While this year’s award narrative sets up increasing odds for a rare but becoming less so split between “Best Picture” and “Best Director,” it also sets up the possibility that that mo-cap bear could give Star Wars a run for its virtual money en route to the Oscar dais.

The fact that Revenant was nominated in Oscar’s visual FX category at all—along with the “practicals”-laden Mad Max: Fury Road (which was also up against the Skywalker family saga at VES), and no superhero films were, means the whole category for Oscar may be evolving past the general “whiz bang” aesthetics used in years’ past.

The Academy is now honoring, as it were, a wider range of “photoreal” work the way the VES has done for these past 14 years. Or perhaps there is a growing realization—outside of VES—that “you saved our asses, frequently,” the admonition of the evening’s Lifetime Honoree, Sir Ridley Scott, is becoming truer for a wider swath of filmmaking.

But if Star Wars was an expected winner, and Revenant is the intriguing counter-story, there were still some upsets, chiefly in VES’ animation category, where Pixar found itself in the strange circumstance of being upstaged by… Pixar.  That was for “Outstanding Visual Effects in an Animated Feature,” where The Good Dinosaur—not even an Oscar nominee—managed to trump the highly regarded tween-psyche tale, Inside Out.

In non-feature film categories, there were a handful of awards for Game of Thrones, spread among different episodes, and accolades for the British energy company SSE, whose commercial, Pier, showed a rendered orangutan having a nighttime adventure scored to a Nat King Cole tune.

Patton Oswalt once again hosted, becoming the VES analog to the Oscars’ Billy Crystal, in terms of familiarity, reliability, and durability (or a slightly less raunchy Ricky Gervais, perhaps?)

There was also hilarity.

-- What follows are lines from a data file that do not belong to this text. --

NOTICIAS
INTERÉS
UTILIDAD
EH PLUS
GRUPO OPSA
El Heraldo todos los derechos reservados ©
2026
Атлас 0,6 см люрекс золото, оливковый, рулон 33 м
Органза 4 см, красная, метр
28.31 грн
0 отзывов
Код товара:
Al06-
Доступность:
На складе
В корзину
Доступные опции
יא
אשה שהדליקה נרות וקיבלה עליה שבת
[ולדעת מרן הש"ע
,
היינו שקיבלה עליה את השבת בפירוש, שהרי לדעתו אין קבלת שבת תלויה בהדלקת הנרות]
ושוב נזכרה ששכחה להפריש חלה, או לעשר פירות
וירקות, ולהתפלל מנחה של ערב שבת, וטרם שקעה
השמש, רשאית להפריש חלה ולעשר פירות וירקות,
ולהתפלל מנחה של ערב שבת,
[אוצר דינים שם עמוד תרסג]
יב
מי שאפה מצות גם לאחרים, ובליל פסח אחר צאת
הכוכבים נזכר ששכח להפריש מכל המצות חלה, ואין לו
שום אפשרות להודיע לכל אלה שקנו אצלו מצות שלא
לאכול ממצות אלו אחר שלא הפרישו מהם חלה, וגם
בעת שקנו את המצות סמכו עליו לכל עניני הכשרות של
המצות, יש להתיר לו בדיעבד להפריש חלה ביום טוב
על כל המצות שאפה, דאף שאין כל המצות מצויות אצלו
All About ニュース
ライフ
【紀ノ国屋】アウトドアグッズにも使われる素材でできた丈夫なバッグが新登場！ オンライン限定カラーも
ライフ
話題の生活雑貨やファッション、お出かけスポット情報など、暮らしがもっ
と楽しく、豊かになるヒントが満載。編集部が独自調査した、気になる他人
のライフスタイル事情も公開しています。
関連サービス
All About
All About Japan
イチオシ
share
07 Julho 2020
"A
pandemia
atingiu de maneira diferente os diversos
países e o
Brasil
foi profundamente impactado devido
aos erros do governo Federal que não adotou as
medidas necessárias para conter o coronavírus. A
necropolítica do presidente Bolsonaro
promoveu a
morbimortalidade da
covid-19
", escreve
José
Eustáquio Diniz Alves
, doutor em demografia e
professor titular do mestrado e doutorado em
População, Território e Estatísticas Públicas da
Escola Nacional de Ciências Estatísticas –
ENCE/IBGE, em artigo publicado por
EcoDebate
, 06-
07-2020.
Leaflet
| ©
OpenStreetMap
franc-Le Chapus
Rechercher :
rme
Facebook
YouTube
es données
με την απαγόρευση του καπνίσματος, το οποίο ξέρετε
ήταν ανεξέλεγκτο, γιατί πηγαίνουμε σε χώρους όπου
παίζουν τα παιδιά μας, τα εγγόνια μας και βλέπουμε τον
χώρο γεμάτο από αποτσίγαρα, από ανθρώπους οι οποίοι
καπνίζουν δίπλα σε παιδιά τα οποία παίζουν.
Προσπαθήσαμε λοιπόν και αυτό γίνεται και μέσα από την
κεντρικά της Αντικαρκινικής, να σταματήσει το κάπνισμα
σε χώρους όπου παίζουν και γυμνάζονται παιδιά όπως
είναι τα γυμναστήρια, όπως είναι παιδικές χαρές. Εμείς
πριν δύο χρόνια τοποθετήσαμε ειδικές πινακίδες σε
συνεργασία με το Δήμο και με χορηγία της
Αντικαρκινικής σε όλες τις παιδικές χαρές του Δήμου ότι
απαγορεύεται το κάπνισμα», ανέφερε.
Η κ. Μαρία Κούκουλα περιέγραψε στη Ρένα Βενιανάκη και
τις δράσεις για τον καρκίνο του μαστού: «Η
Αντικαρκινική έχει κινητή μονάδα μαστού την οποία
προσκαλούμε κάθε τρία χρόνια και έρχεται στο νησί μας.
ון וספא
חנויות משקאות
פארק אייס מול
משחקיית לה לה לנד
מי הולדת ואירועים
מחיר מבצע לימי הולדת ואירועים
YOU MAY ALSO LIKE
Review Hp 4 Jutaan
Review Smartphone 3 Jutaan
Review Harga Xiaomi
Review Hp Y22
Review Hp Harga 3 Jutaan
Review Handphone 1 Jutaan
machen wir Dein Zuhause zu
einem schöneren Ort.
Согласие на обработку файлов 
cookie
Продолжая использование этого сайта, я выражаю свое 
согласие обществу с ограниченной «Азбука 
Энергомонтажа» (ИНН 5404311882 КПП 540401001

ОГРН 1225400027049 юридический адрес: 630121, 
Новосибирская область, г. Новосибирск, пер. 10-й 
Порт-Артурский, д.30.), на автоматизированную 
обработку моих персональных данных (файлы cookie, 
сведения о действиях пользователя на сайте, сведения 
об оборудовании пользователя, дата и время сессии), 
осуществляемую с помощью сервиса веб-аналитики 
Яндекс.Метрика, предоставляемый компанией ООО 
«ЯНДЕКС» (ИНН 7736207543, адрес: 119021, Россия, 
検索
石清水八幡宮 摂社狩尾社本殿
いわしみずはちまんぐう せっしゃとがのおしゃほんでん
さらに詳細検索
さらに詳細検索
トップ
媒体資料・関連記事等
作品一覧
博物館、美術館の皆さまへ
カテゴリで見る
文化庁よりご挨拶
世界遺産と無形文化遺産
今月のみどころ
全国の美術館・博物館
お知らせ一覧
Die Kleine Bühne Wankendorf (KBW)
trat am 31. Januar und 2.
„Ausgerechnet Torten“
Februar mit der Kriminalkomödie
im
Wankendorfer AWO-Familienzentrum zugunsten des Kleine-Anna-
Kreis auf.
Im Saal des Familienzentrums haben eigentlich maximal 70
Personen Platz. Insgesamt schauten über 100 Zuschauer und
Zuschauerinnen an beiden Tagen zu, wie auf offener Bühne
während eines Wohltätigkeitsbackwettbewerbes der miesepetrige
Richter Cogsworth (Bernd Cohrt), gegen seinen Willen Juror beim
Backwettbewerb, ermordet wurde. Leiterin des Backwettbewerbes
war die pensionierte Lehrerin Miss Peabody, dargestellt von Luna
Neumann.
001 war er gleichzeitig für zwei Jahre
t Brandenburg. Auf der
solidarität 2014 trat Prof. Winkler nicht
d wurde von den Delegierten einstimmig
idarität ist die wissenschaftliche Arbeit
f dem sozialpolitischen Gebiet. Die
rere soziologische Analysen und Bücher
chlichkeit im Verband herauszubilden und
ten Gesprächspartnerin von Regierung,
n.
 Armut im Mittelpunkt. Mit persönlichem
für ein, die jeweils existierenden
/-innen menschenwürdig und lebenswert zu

When Oswalt was mentioning the credits of designer Syd Mead, given a “Visionary Award” by VES for his work in films ranging from Blade Runner (1982) to TRON (1982), Mission Impossible III (2006), and more, he talked about drinking in Bar Basque, the Mead-designed upscale NY watering hole, but said it couldn’t really top the “Ray Harryhausen Road House in Texas,” where, after all, a cyclops served you your drinks.

The VES is nothing if not aware of its history. What history is made in the near term, of rewarding rendered digits both obvious and subtle, remains to be seen.